Shoomaker's Saloon, a favorite bar of lobbyists and politicians, was located on Washington, DC's Rum Row. It is widely known as the birthplace of the Rickey cocktail.

== History ==
In 1858, German immigrants R.H. Otto "Charlie' Hertzog and Wilhelm (William) Shoomaker opened Shoomaker's Saloon at 1331 E Street NW in Washington, DC. This stretch of E Street was known as Rum Row for its abundance of drinking establishments. Shoomaker's or Shoo's as it was known, was purchased by Democratic lobbyist Colonel Joseph Rickey in 1883 after the deaths of Herzog and Shoomaker.

In 1909, writer Elbert Hubbard described Shoomaker's in detail saying:
...Shoomaker's is a grocery — a wet grocery — where no groceries have been sold since Lee surrendered to Grant. There are boxes piled to the ceiling in this grocery, and you make your way thru a narrow passage, past barrels and kegs and find yourself in the back room, vulgarly called the barroom. Outside the place is guiltless of paint, and the architecture is an eyesore to the surrounding neighbors. Near at hand are proud and lofty sky-scrapers, and counting-houses gay in their glitter of gaud and gold. So here sits Shoomaker's, elbowing the rich and elegant shops and stores, and betimes making much monies. The shabbiness of the place is its asset; the cobwebs are its charm.
Shoomaker's moved to 1311 E Street NW in 1914.

The Sheppard Act closed all saloons in the District on November 1, 1917—more than two years before national Prohibition began.
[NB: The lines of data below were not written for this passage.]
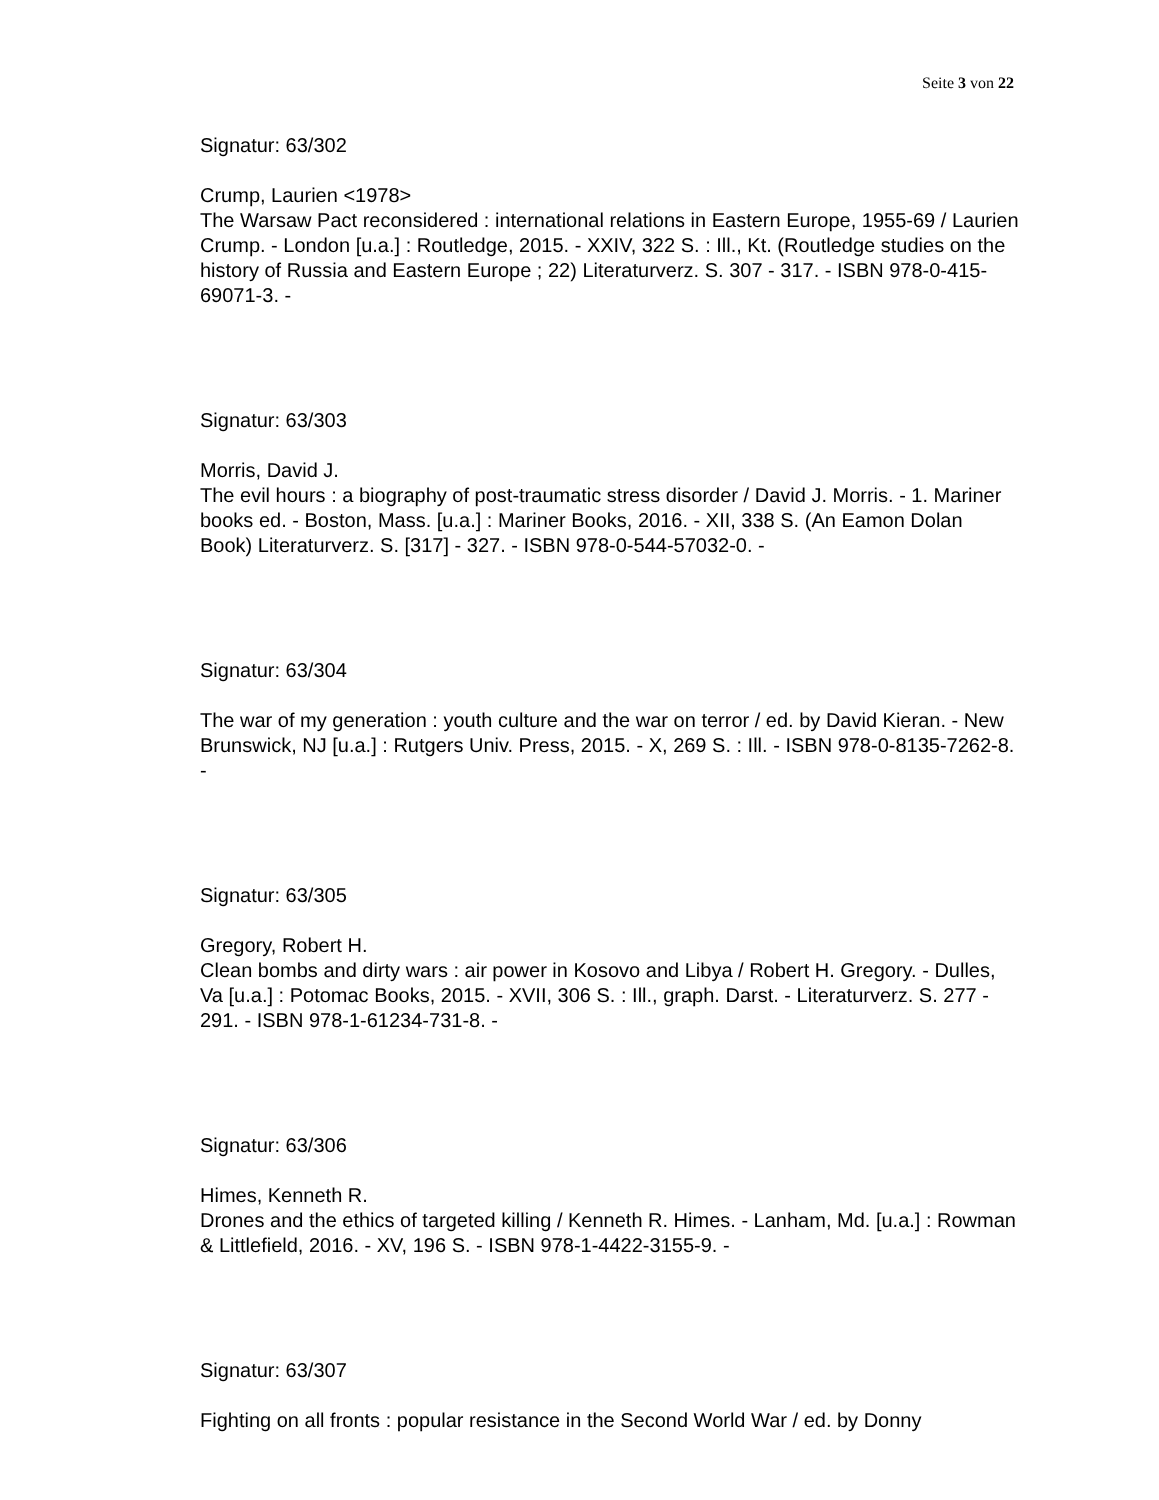Seite 3 von 22
Signatur: 63/302
Crump, Laurien <1978>
The Warsaw Pact reconsidered : international relations in Eastern Europe, 1955-69 / Laurien Crump. - London [u.a.] : Routledge, 2015. - XXIV, 322 S. : Ill., Kt. (Routledge studies on the history of Russia and Eastern Europe ; 22) Literaturverz. S. 307 - 317. - ISBN 978-0-415-69071-3. -
Signatur: 63/303
Morris, David J.
The evil hours : a biography of post-traumatic stress disorder / David J. Morris. - 1. Mariner books ed. - Boston, Mass. [u.a.] : Mariner Books, 2016. - XII, 338 S. (An Eamon Dolan Book) Literaturverz. S. [317] - 327. - ISBN 978-0-544-57032-0. -
Signatur: 63/304
The war of my generation : youth culture and the war on terror / ed. by David Kieran. - New Brunswick, NJ [u.a.] : Rutgers Univ. Press, 2015. - X, 269 S. : Ill. - ISBN 978-0-8135-7262-8. -
Signatur: 63/305
Gregory, Robert H.
Clean bombs and dirty wars : air power in Kosovo and Libya / Robert H. Gregory. - Dulles, Va [u.a.] : Potomac Books, 2015. - XVII, 306 S. : Ill., graph. Darst. - Literaturverz. S. 277 - 291. - ISBN 978-1-61234-731-8. -
Signatur: 63/306
Himes, Kenneth R.
Drones and the ethics of targeted killing / Kenneth R. Himes. - Lanham, Md. [u.a.] : Rowman & Littlefield, 2016. - XV, 196 S. - ISBN 978-1-4422-3155-9. -
Signatur: 63/307
Fighting on all fronts : popular resistance in the Second World War / ed. by Donny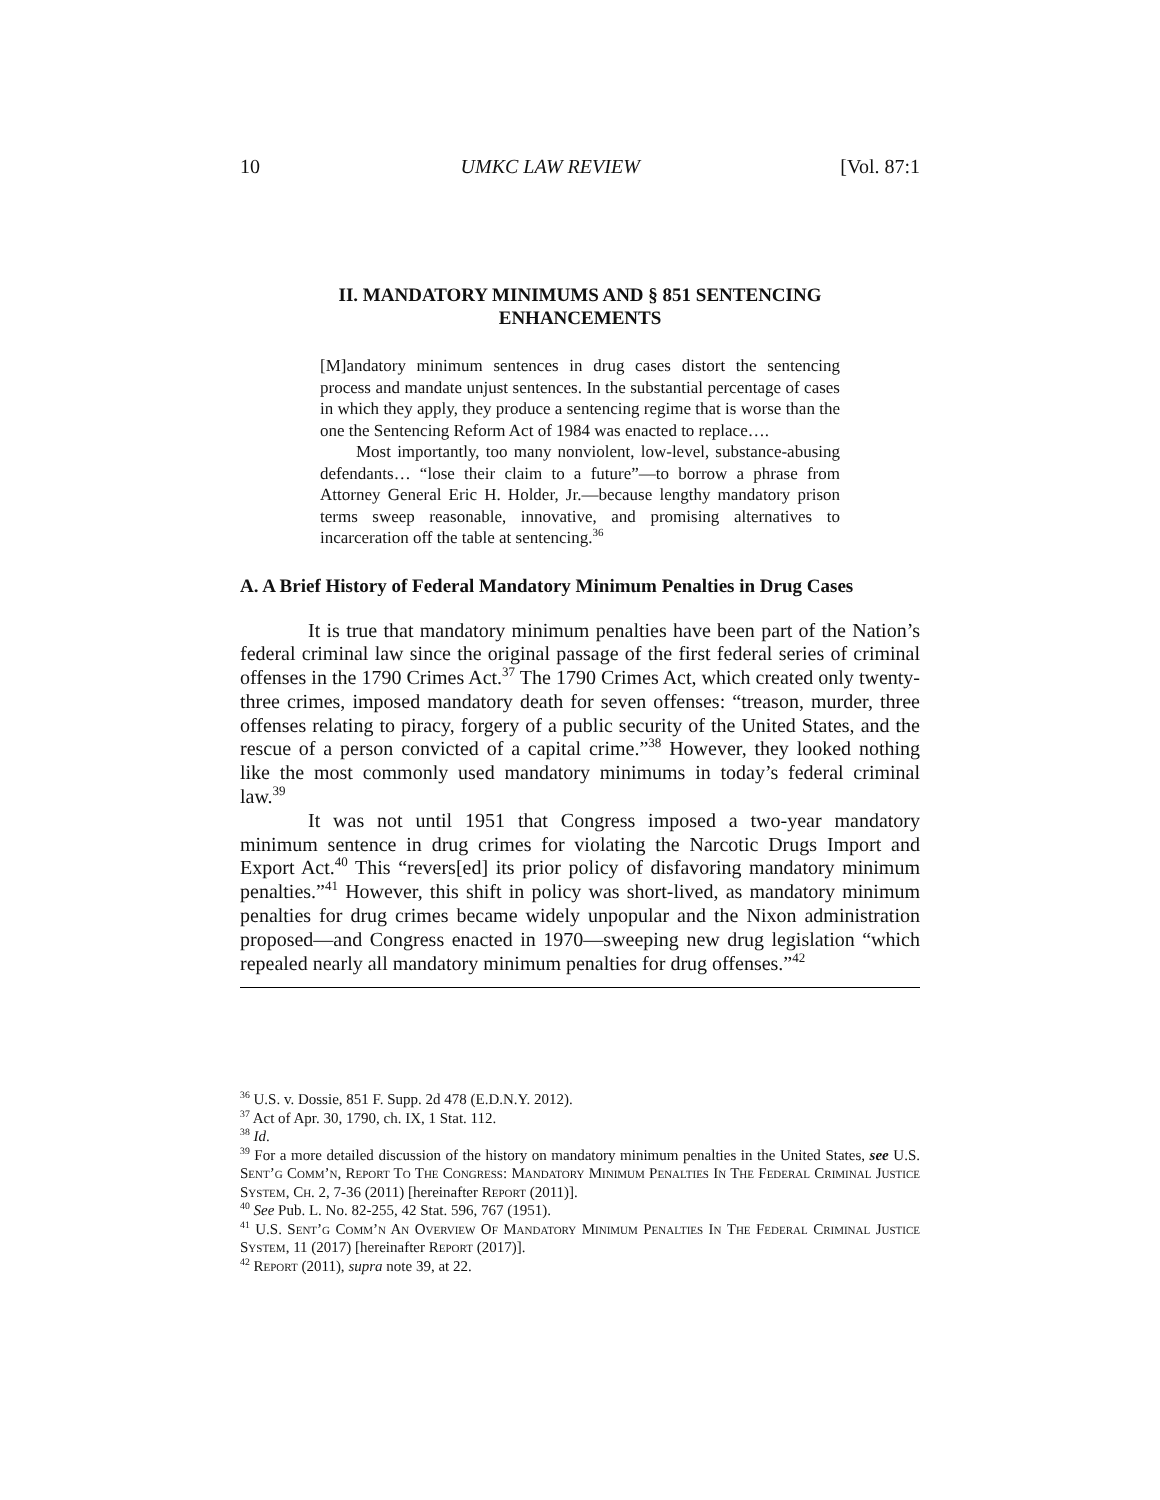10 UMKC LAW REVIEW [Vol. 87:1
II. MANDATORY MINIMUMS AND § 851 SENTENCING ENHANCEMENTS
[M]andatory minimum sentences in drug cases distort the sentencing process and mandate unjust sentences. In the substantial percentage of cases in which they apply, they produce a sentencing regime that is worse than the one the Sentencing Reform Act of 1984 was enacted to replace….
Most importantly, too many nonviolent, low-level, substance-abusing defendants… “lose their claim to a future”—to borrow a phrase from Attorney General Eric H. Holder, Jr.—because lengthy mandatory prison terms sweep reasonable, innovative, and promising alternatives to incarceration off the table at sentencing.<sup>36</sup>
A. A Brief History of Federal Mandatory Minimum Penalties in Drug Cases
It is true that mandatory minimum penalties have been part of the Nation’s federal criminal law since the original passage of the first federal series of criminal offenses in the 1790 Crimes Act.<sup>37</sup> The 1790 Crimes Act, which created only twenty-three crimes, imposed mandatory death for seven offenses: “treason, murder, three offenses relating to piracy, forgery of a public security of the United States, and the rescue of a person convicted of a capital crime.”<sup>38</sup> However, they looked nothing like the most commonly used mandatory minimums in today’s federal criminal law.<sup>39</sup>
It was not until 1951 that Congress imposed a two-year mandatory minimum sentence in drug crimes for violating the Narcotic Drugs Import and Export Act.<sup>40</sup> This “revers[ed] its prior policy of disfavoring mandatory minimum penalties.”<sup>41</sup> However, this shift in policy was short-lived, as mandatory minimum penalties for drug crimes became widely unpopular and the Nixon administration proposed—and Congress enacted in 1970—sweeping new drug legislation “which repealed nearly all mandatory minimum penalties for drug offenses.”<sup>42</sup>
<sup>36</sup> U.S. v. Dossie, 851 F. Supp. 2d 478 (E.D.N.Y. 2012).
<sup>37</sup> Act of Apr. 30, 1790, ch. IX, 1 Stat. 112.
<sup>38</sup> Id.
<sup>39</sup> For a more detailed discussion of the history on mandatory minimum penalties in the United States, see U.S. Sent’g Comm’n, Report To The Congress: Mandatory Minimum Penalties In The Federal Criminal Justice System, Ch. 2, 7-36 (2011) [hereinafter Report (2011)].
<sup>40</sup> See Pub. L. No. 82-255, 42 Stat. 596, 767 (1951).
<sup>41</sup> U.S. Sent’g Comm’n An Overview Of Mandatory Minimum Penalties In The Federal Criminal Justice System, 11 (2017) [hereinafter Report (2017)].
<sup>42</sup> Report (2011), supra note 39, at 22.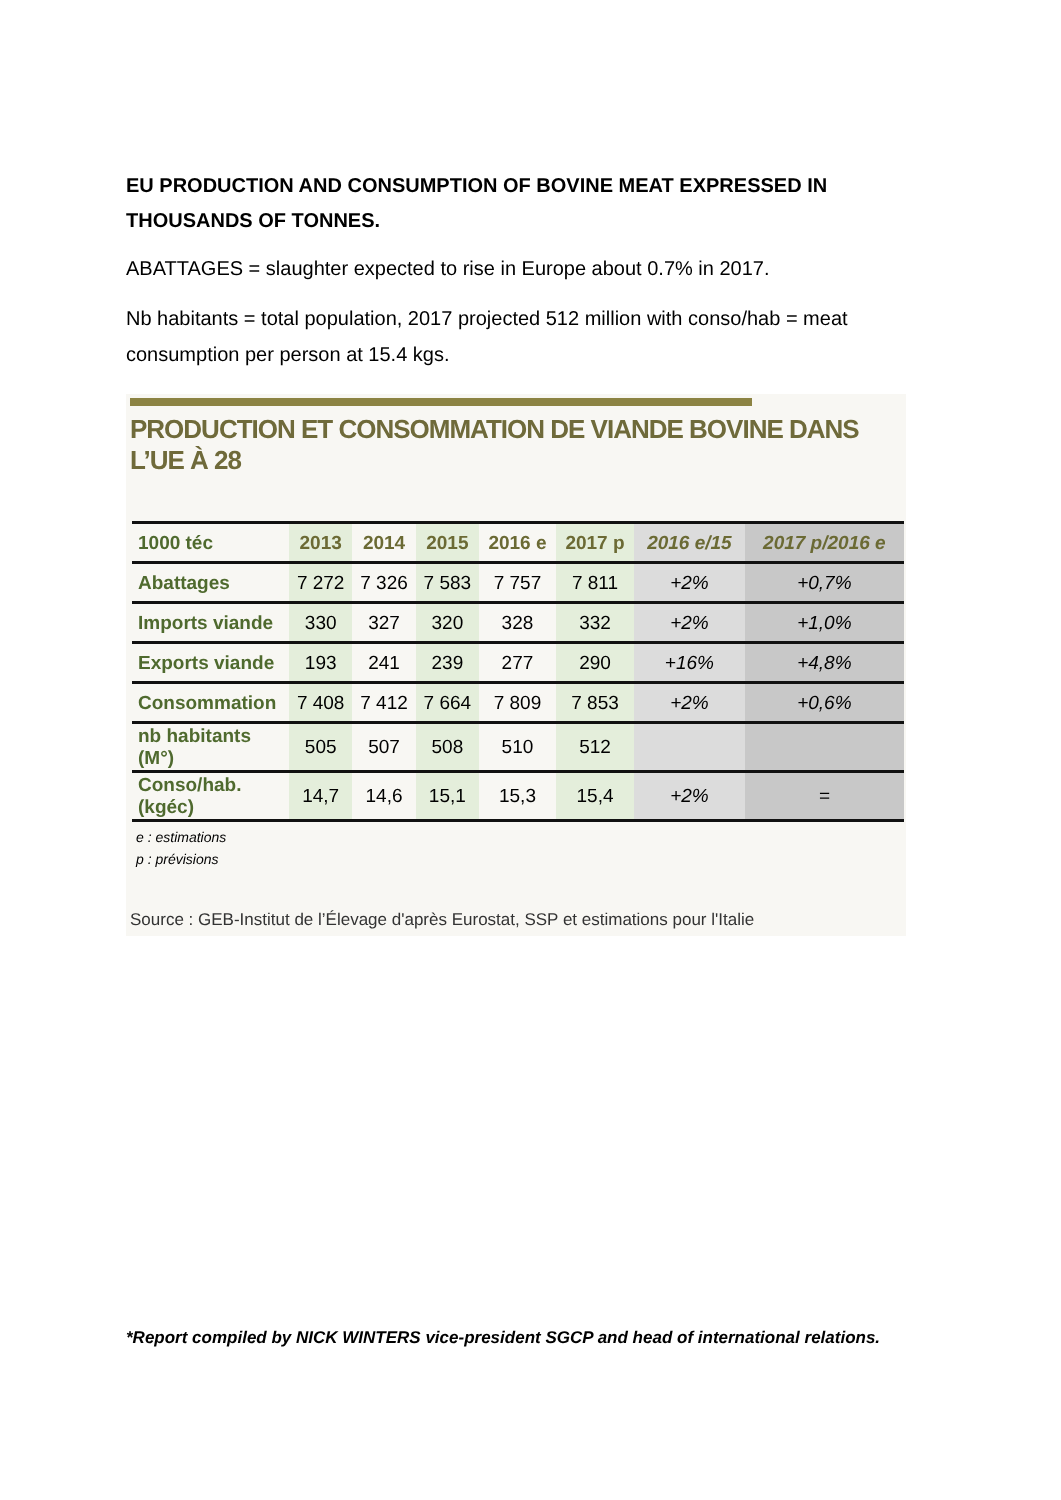EU PRODUCTION AND CONSUMPTION OF BOVINE MEAT EXPRESSED IN THOUSANDS OF TONNES.
ABATTAGES = slaughter expected to rise in Europe about 0.7% in 2017.
Nb habitants = total population, 2017 projected 512 million with conso/hab = meat consumption per person at 15.4 kgs.
PRODUCTION ET CONSOMMATION DE VIANDE BOVINE DANS L’UE À 28
| 1000 téc | 2013 | 2014 | 2015 | 2016 e | 2017 p | 2016 e/15 | 2017 p/2016 e |
| --- | --- | --- | --- | --- | --- | --- | --- |
| Abattages | 7 272 | 7 326 | 7 583 | 7 757 | 7 811 | +2% | +0,7% |
| Imports viande | 330 | 327 | 320 | 328 | 332 | +2% | +1,0% |
| Exports viande | 193 | 241 | 239 | 277 | 290 | +16% | +4,8% |
| Consommation | 7 408 | 7 412 | 7 664 | 7 809 | 7 853 | +2% | +0,6% |
| nb habitants (M°) | 505 | 507 | 508 | 510 | 512 | | |
| Conso/hab. (kgéc) | 14,7 | 14,6 | 15,1 | 15,3 | 15,4 | +2% | = |
e : estimations
p : prévisions
Source : GEB-Institut de l’Élevage d'après Eurostat, SSP et estimations pour l'Italie
*Report compiled by NICK WINTERS vice-president SGCP and head of international relations.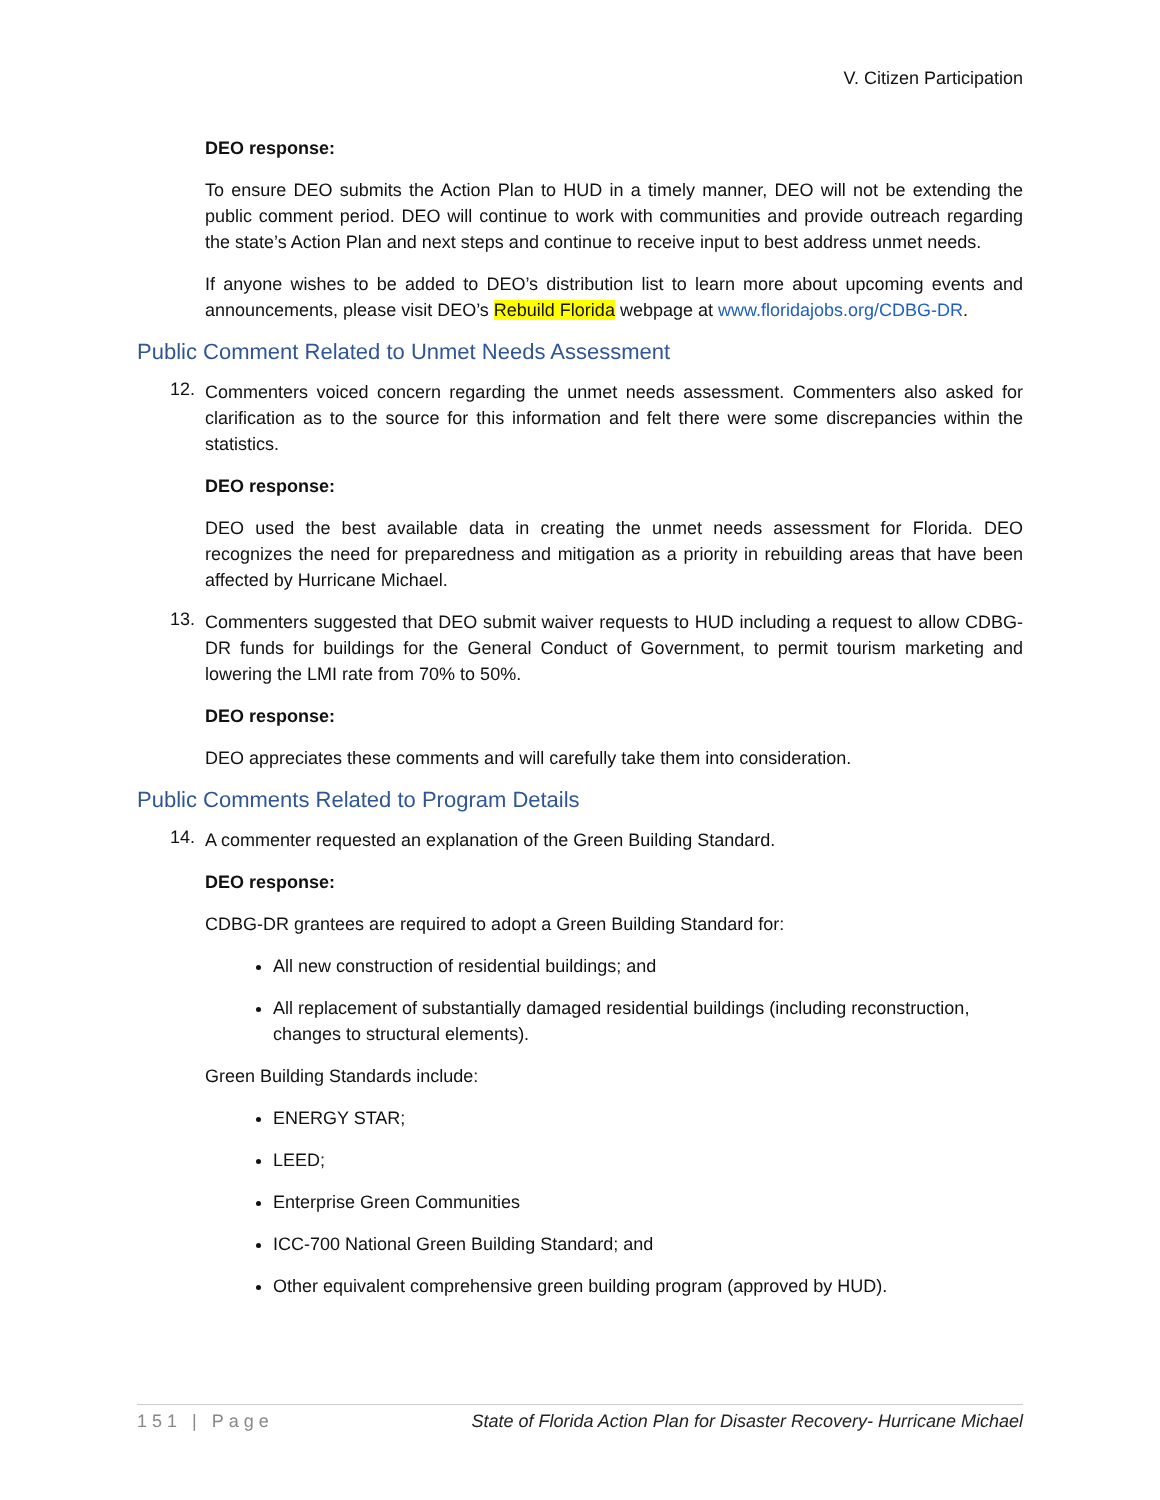V. Citizen Participation
DEO response:
To ensure DEO submits the Action Plan to HUD in a timely manner, DEO will not be extending the public comment period. DEO will continue to work with communities and provide outreach regarding the state’s Action Plan and next steps and continue to receive input to best address unmet needs.
If anyone wishes to be added to DEO’s distribution list to learn more about upcoming events and announcements, please visit DEO’s Rebuild Florida webpage at www.floridajobs.org/CDBG-DR.
Public Comment Related to Unmet Needs Assessment
12.
Commenters voiced concern regarding the unmet needs assessment. Commenters also asked for clarification as to the source for this information and felt there were some discrepancies within the statistics.
DEO response:
DEO used the best available data in creating the unmet needs assessment for Florida. DEO recognizes the need for preparedness and mitigation as a priority in rebuilding areas that have been affected by Hurricane Michael.
13.
Commenters suggested that DEO submit waiver requests to HUD including a request to allow CDBG-DR funds for buildings for the General Conduct of Government, to permit tourism marketing and lowering the LMI rate from 70% to 50%.
DEO response:
DEO appreciates these comments and will carefully take them into consideration.
Public Comments Related to Program Details
14.
A commenter requested an explanation of the Green Building Standard.
DEO response:
CDBG-DR grantees are required to adopt a Green Building Standard for:
All new construction of residential buildings; and
All replacement of substantially damaged residential buildings (including reconstruction, changes to structural elements).
Green Building Standards include:
ENERGY STAR;
LEED;
Enterprise Green Communities
ICC-700 National Green Building Standard; and
Other equivalent comprehensive green building program (approved by HUD).
151 | Page State of Florida Action Plan for Disaster Recovery- Hurricane Michael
It is reported that Shoomaker's closed at 10 p.m. on October 31, when they ran out of liquor. Shoomaker's reopened serving soft drinks, but was not successful. It closed in March 1918.

The J.W. Marriott Hotel now stands at Shoomaker's original 1331 E Street NW location.

== The Rickey ==
The Rickey cocktail is said to have been invented at Shoomaker's in the late 1800s by bartender George Williamson who named the drink after the bar's owner.

In 2011, 1331 Bar and Lounge inside of the J.W. Marriott commemorated the creation of the Gin Rickey at Shoomaker's with a plaque.